Don’t confuse city directories with the telephone book. These directories have been around far longer and may be the source that provides the missing information you have been waiting for.
WWI and WWII Draft Cards
Not everyone has an ancestor who fought in WWI or WWII, but they may have filled out a draft card.
According to the archives.gov website, there were three different draft cards for WWI. First was the June 15, 1917, draft for men between the ages of 21 and 31 years. The June 5, 1918, draft was for men who turned 21 after the first draft. And finally, there was the September 12, 1918, draft for men between the ages of 18 to 45. For more information on the WWI draft records, visit http://www.archives.gov/research/military/ww1/draft-registration/index.html.
WWII had several draft registrations, including an “Old Man’s Draft.” To view the history of the WWII draft and the various draft registration dates, visit https://www.fold3.com/page/509314641_wwii_draft_registration_cards/
Like the U.S. Census records, draft cards reveal the name, address, age and citizenship of the applicant. The record may also provide the applicant’s birth date. In the lower portion of the front of the card you may find the occupation of the applicant, as well as the company for whom he worked. The name of a relative may be listed on the bottom of the front of the WWI draft card. If the applicant is married, the relative may be his wife, however, it could be a parent or sibling. Pay close attention to the name and address provided in the “closest relative” portion of the form. The WWII draft card asks for the “name of person who will always know your address.” The response given will not necessarily be a relative. It is possible that the applicant wrote down the name of his employer or a friend.
On both war draft cards, we now can see the signature of our ancestor, as well as learn his height, weight, and colour of his hair and eyes. How nice to add to their description beyond the black and white photos of the era!
U.S. Federal Census, City Directories and WWI/II draft cards are only three types of sources we can use to learn about our ancestors. The descriptions of each of these sources have been brief and do not encompass all that these sources can and may reveal. But you get a general idea of what you may find when you look in these records.

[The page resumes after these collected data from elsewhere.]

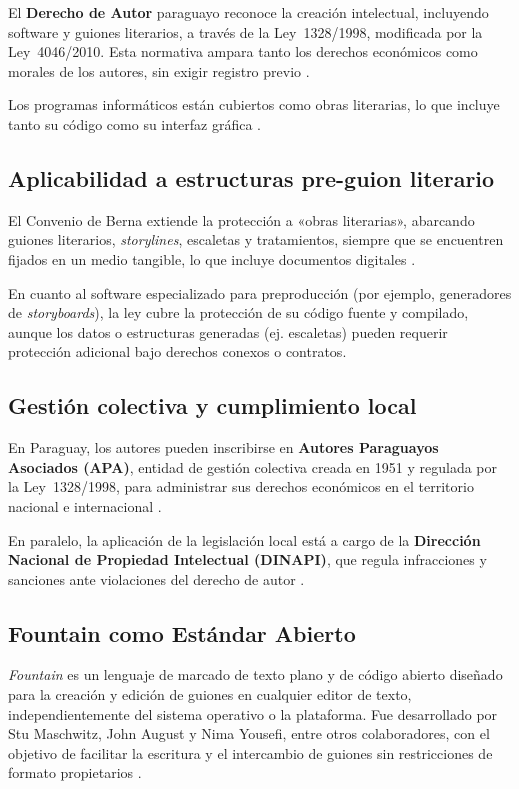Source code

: \documentclass[12pt]{article}
\begin{document}
	{\sloppy
		El \textbf{Derecho de Autor} paraguayo reconoce la creación intelectual, incluyendo software y guiones literarios, a través de la Ley 1328/1998, modificada por la Ley 4046/2010. Esta normativa ampara tanto los derechos económicos como morales de los autores, sin exigir registro previo \parencite{wipo_paraguay}.
	}

	Los programas informáticos están cubiertos como obras literarias, lo que incluye tanto su código como su interfaz gráfica \parencite{njq_paraguay,paraguay_software1998}.

	\subsection{Aplicabilidad a estructuras pre-guion literario}

	El Convenio de Berna extiende la protección a «obras literarias», abarcando guiones literarios, \textit{storylines}, escaletas y tratamientos, siempre que se encuentren fijados en un medio tangible, lo que incluye documentos digitales \parencite{berne2025}.

	En cuanto al software especializado para preproducción (por ejemplo, generadores de \textit{storyboards}), la ley cubre la protección de su código fuente y compilado, aunque los datos o estructuras generadas (ej. escaletas) pueden requerir protección adicional bajo derechos conexos o contratos.

	\subsection{Gestión colectiva y cumplimiento local}

	En Paraguay, los autores pueden inscribirse en \textbf{Autores Paraguayos Asociados (APA)}, entidad de gestión colectiva creada en 1951 y regulada por la Ley 1328/1998, para administrar sus derechos económicos en el territorio nacional e internacional \parencite{apa_py}.

	En paralelo, la aplicación de la legislación local está a cargo de la \textbf{Dirección Nacional de Propiedad Intelectual (DINAPI)}, que regula infracciones y sanciones ante violaciones del derecho de autor \parencite{ip_office_py}.

	\subsection{Fountain como Estándar Abierto}

	\textit{Fountain} es un lenguaje de marcado de texto plano y de código abierto diseñado para la creación y edición de guiones en cualquier editor de texto, independientemente del sistema operativo o la plataforma. Fue desarrollado por Stu Maschwitz, John August y Nima Yousefi, entre otros colaboradores, con el objetivo de facilitar la escritura y el intercambio de guiones sin restricciones de formato propietarios \parencite{fountain_wikipedia, fountain_official}.
\end{document}
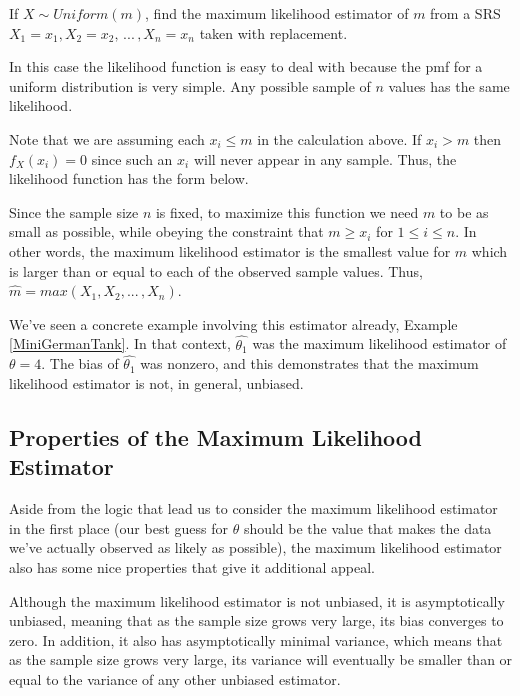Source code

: \begin{examp}\label{TankProblemMLE}
If $X \sim Uniform(m)$, find the maximum likelihood estimator of $m$ from a SRS $X_1 = x_1, X_2 = x_2, \, ... \,, X_n = x_n$ taken with replacement.
\par
\noindent In this case the likelihood function is easy to deal with because the pmf for a uniform distribution is very simple. Any possible sample of $n$ values has the same likelihood.
\par
\noindent Note that we are assuming each $x_i \leq m$ in the calculation above. If $x_i > m$ then $f_X(x_i) = 0$ since such an $x_i$ will never appear in any sample. Thus, the likelihood function has the form below.
\renewcommand*{\arraystretch}{1.35}
\renewcommand*{\arraystretch}{1}
\par
\noindent Since the sample size $n$ is fixed, to maximize this function we need $m$ to be as small as possible, while obeying the constraint that $m \geq x_i$ for $1 \leq i \leq n$. In other words, the maximum likelihood estimator is the smallest value for $m$ which is larger than or equal to each of the observed sample values. Thus, $\widehat{m} = max(X_1,X_2, ...\,, X_n)$.
\end{examp}
\par
We've seen a concrete example involving this estimator already, Example \ref{MiniGermanTank}. In that context, $\widehat{\theta_1}$ was the maximum likelihood estimator of $\theta = 4$. The bias of $\widehat{\theta_1}$ was nonzero, and this demonstrates that the maximum likelihood estimator is not, in general, unbiased.

\subsection*{Properties of the Maximum Likelihood Estimator}

Aside from the logic that lead us to consider the maximum likelihood estimator in the first place (our best guess for $\theta$ should be the value that makes the data we've actually observed as likely as possible), the maximum likelihood estimator also has some nice properties that give it additional appeal.
\par
Although the maximum likelihood estimator is not unbiased, it is asymptotically unbiased, meaning that as the sample size grows very large, its bias converges to zero. In addition, it also has asymptotically minimal variance, which means that as the sample size grows very large, its variance will eventually be smaller than or equal to the variance of any other unbiased estimator.

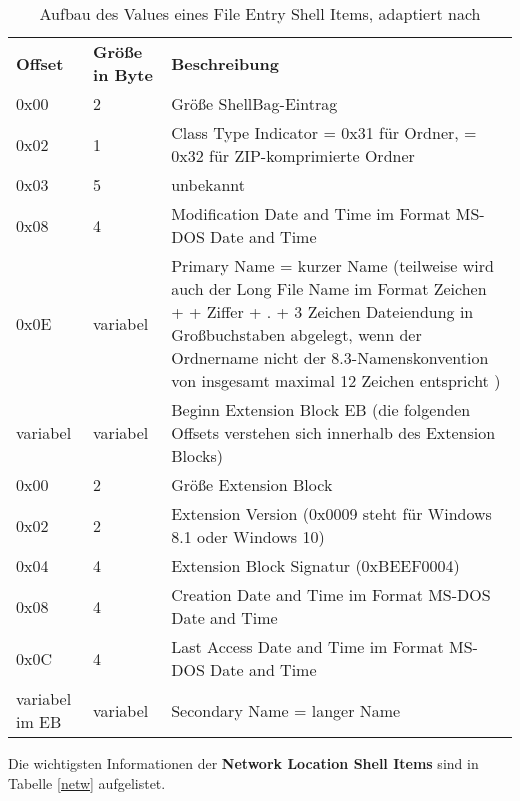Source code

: \begin{longtable}{|p{}|p{}|p{}|}
	\caption{Aufbau des Values eines File Entry Shell Items, adaptiert nach \cite{shelltype}} \label{fes} \vspace{1em} \\
	\hline
	\cellcolor{gray!25}\textbf{Offset} & \cellcolor{gray!25}\textbf{Größe in Byte} & \cellcolor{gray!25}\textbf{Beschreibung} \\
	\hline
	0x00 & 2 & Größe ShellBag-Eintrag\\
	\hline
	0x02 & 1 & Class Type Indicator = 0x31 für Ordner, = 0x32 für ZIP-komprimierte Ordner \\
	\hline
	0x03 & 5 & unbekannt \\
	\hline
	0x08 & 4 & Modification Date and Time im Format MS-DOS Date and Time \\
	\hline
	0x0E & variabel & Primary Name = kurzer Name (teilweise wird auch der Long File Name im Format \glqq 6 Zeichen + \raisebox{-0.9ex}{\~{}} + Ziffer + . + 3 Zeichen Dateiendung\grqq{} in Großbuchstaben abgelegt, wenn der Ordnername nicht der 8.3-Namenskonvention von insgesamt maximal 12 Zeichen entspricht \cite[Chapter 5]{achtdrei}) \\
	\hline
	variabel & variabel & Beginn Extension Block EB (die folgenden Offsets verstehen sich innerhalb des Extension Blocks)\\
	\hline
	0x00 & 2 & Größe Extension Block \\
	\hline
	0x02 & 2 & Extension Version (0x0009 steht für Windows 8.1 oder Windows 10) \\
	\hline
	0x04 & 4 & Extension Block Signatur (0xBEEF0004) \\
	\hline
	0x08 & 4 & Creation Date and Time im Format MS-DOS Date and Time \\
	\hline
	0x0C & 4 & Last Access Date and Time im Format MS-DOS Date and Time \\
	\hline
	variabel im EB & variabel & Secondary Name = langer Name \\
	\hline
\end{longtable}
\vspace{1em}
\newpage
Die wichtigsten Informationen der \textbf{Network Location Shell Items} sind in Tabelle \ref{netw} aufgelistet.


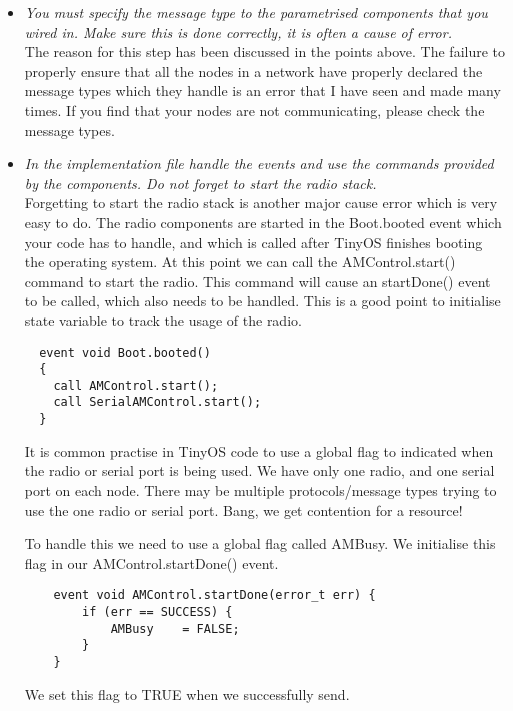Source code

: \documentclass [a4] {article}
\begin{document}
\begin{itemize}
\item \textit{You must specify the message type to the parametrised components that you wired in. Make sure this is done correctly, it is often a cause of error.}
\linebreak
\\
The reason for this step has been discussed in the points above. The failure to properly ensure that all the nodes in a network have properly declared the message types which they handle is an error that I have seen and made many times. If you find that your nodes are not communicating, please check the message types.

\item \textit{In the implementation file handle the events and use the commands provided by the components. Do not forget to start the radio stack.}
\linebreak
\\
Forgetting to start the radio stack is another major cause error which is very easy to do. The radio components are started in the Boot.booted event which your code has to handle, and which is called after TinyOS finishes booting the operating system. At this point we can call the AMControl.start() command to start the radio. This command will cause an startDone() event to be called, which also needs to be handled. This is a good point to initialise state variable to track the usage of the radio.

\begin{verbatim}
  event void Boot.booted()
  {
    call AMControl.start();
    call SerialAMControl.start();
  }
\end{verbatim}

It is common practise in TinyOS code to use a global flag to indicated when the radio or serial port is being used. We have only one radio, and one serial port on each node. There may be multiple protocols/message types trying to use the one radio or serial port. Bang, we get contention for a resource!

To handle this we need to use a global flag called AMBusy. We initialise this flag in our AMControl.startDone() event.

\begin{verbatim}
    event void AMControl.startDone(error_t err) {
        if (err == SUCCESS) {
            AMBusy    = FALSE;
        }
    } 
\end{verbatim}

We set this flag to TRUE when we successfully send.


\end{itemize}
\end{document}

Take time to review the entire record. Don’t assume that the document facing you is the only page there is for your ancestor. If in your search only one image appears on your screen, make sure that you “turn the page.” The backside or next page of the document may be digitized separately. It would be a shame if you missed vital information because you didn’t click over to the next image in the series of documents.

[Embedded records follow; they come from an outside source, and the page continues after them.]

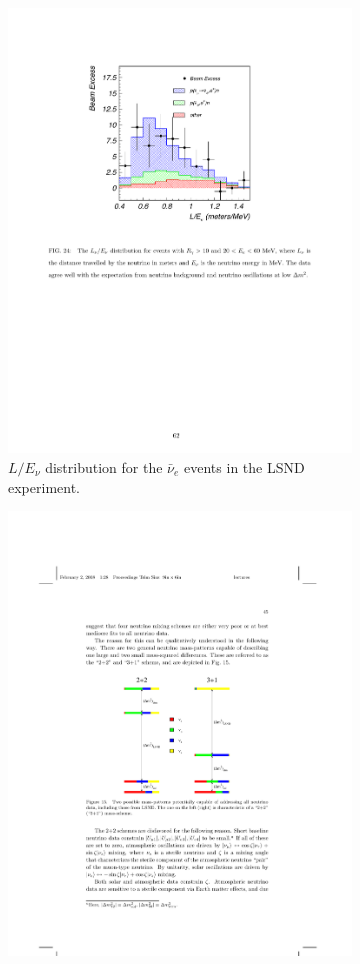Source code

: \begin{figure}[htbp]
  \begin{subfigure}{0.45\textwidth}
    \includegraphics[height=\linewidth]{figures/lsndresult.pdf}
    \caption{$L/E_{\nu}$ distribution for the $\bar{\nu}_{e}$ events in the LSND experiment.}\label{fig:resultlsnd}
  \end{subfigure}\hfill
  \begin{subfigure}{0.45\textwidth}
    \begin{center}
        \includegraphics[height=\linewidth]{figures/masslsnd.pdf}

\end{center}
\end{subfigure}
\end{figure}
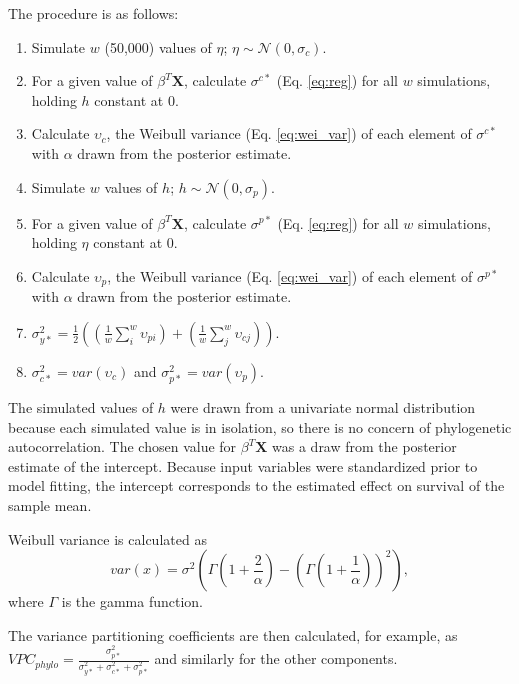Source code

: \documentclass{article}
\begin{document}
The procedure is as follows:
\begin{enumerate}
  \item Simulate \(w\) (50,000) values of \(\eta\); \(\eta \sim \mathcal{N}(0, \sigma_{c})\).
  \item For a given value of \(\beta^{T} \mathbf{X}\), calculate \(\sigma^{c*}\) (Eq. \ref{eq:reg}) for all \(w\) simulations, holding \(h\) constant at 0.
  \item Calculate \(\upsilon_{c}\), the Weibull variance (Eq. \ref{eq:wei_var}) of each element of \(\sigma^{c*}\) with \(\alpha\) drawn from the posterior estimate.
  \item Simulate \(w\) values of \(h\); \(h \sim \mathcal{N}(0, \sigma_{p})\). 
  \item For a given value of \(\beta^{T} \mathbf{X}\), calculate \(\sigma^{p*}\) (Eq. \ref{eq:reg}) for all \(w\) simulations, holding \(\eta\) constant at 0.
  \item Calculate \(\upsilon_{p}\), the Weibull variance (Eq. \ref{eq:wei_var}) of each element of \(\sigma^{p*}\) with \(\alpha\) drawn from the posterior estimate.
  \item \(\sigma_{y*}^{2} = \frac{1}{2} \left(\left(\frac{1}{w} \sum_{i}^{w} \upsilon_{pi}\right) + \left(\frac{1}{w} \sum_{j}^{w} \upsilon_{cj}\right)\right)\).
  \item \(\sigma_{c*}^{2} = var(\upsilon_{c})\) and \(\sigma_{p*}^{2} = var(\upsilon_{p})\).
\end{enumerate}

The simulated values of \(h\) were drawn from a univariate normal distribution because each simulated value is in isolation, so there is no concern of phylogenetic autocorrelation. The chosen value for \(\beta^{T} \mathbf{X}\) was a draw from the posterior estimate of the intercept. Because input variables were standardized prior to model fitting, the intercept corresponds to the estimated effect on survival of the sample mean.

Weibull variance is calculated as
\begin{equation}
  var(x) = \sigma^{2}\left(\Gamma\left(1 + \frac{2}{\alpha}\right) - \left(\Gamma\left(1 + \frac{1}{\alpha}\right)\right)^{2}\right),
  \label{eq:wei_var}
\end{equation}
where \(\Gamma\) is the gamma function. 

The variance partitioning coefficients are then calculated, for example, as \(VPC_{phylo} = \frac{\sigma_{p*}^{2}}{\sigma_{y*}^{2} + \sigma_{c*}^{2} + \sigma_{p*}^{2}}\) and similarly for the other components.
\end{document}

Here is Your Five Point Review:
· Look at U.S. Census records for the states and towns that your ancestor lived in or may have lived in.
· Compare the various census records you have found and review any new information revealed regarding address, citizenship, occupation and family members.

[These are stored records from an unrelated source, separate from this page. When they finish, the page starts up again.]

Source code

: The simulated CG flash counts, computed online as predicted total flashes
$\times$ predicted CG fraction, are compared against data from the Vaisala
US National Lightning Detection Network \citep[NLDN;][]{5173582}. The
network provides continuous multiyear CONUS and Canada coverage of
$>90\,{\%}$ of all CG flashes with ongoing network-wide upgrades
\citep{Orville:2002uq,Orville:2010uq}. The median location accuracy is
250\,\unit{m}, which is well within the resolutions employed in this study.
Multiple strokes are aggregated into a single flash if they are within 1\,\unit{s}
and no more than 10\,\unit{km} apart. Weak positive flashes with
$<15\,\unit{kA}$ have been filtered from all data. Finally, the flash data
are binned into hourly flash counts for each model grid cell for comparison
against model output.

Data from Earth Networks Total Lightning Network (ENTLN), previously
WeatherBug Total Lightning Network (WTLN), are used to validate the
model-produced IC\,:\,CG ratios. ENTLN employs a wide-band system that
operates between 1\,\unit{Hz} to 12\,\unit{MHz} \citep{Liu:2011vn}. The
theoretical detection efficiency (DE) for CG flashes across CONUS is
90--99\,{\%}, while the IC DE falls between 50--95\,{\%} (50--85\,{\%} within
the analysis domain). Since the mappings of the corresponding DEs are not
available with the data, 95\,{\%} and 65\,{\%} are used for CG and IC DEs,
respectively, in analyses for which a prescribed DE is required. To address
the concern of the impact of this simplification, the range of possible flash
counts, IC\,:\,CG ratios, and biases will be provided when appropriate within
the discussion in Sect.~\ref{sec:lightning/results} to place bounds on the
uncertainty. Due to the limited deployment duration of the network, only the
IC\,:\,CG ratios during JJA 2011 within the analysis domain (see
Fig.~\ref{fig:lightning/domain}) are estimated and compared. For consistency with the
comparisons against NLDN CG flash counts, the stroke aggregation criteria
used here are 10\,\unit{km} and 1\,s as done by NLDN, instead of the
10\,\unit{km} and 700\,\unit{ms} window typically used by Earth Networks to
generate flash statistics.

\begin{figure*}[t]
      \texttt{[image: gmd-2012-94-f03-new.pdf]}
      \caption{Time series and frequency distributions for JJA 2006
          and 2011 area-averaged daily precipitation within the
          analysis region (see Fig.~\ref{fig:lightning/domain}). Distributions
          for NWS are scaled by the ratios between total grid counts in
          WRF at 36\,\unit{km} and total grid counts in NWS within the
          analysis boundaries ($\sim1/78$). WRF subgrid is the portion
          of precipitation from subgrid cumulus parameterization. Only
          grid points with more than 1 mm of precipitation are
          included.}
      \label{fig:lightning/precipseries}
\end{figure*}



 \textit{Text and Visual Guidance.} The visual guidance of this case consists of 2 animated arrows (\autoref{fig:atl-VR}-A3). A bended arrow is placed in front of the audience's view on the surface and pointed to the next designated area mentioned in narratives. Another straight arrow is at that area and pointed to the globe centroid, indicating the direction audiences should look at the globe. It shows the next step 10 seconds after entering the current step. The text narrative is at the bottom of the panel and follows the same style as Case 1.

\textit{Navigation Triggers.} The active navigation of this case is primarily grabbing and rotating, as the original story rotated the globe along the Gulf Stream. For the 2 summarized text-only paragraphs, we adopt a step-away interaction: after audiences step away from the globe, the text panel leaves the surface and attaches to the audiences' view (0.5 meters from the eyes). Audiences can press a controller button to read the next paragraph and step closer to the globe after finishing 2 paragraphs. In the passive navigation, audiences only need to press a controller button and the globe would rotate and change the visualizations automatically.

· Review City Directories in the towns or cities that your ancestor lived in or may have lived in. Does the directory reveal the loss of a spouse? A possible move? What occupation is given for your ancestor? To learn more about your ancestor’s occupation, research the company that employed him or her.
· Did your ancestor complete a draft card for either WWI or WWII? Did you notice any new information on his draft card? Did you notice his signature? Were you surprised to see his height, weight, and colour of eyes and hair?
· Compare all the information you gleaned from each of the sources. Do you see any discrepancies? Did the records confirm information you had previously been told or discovered in your research? Record your findings in your Genealogy Journal and cite your sources in your Family Tree.
Thank you for joining this challenge and remember…..
History not shared is History forgotten!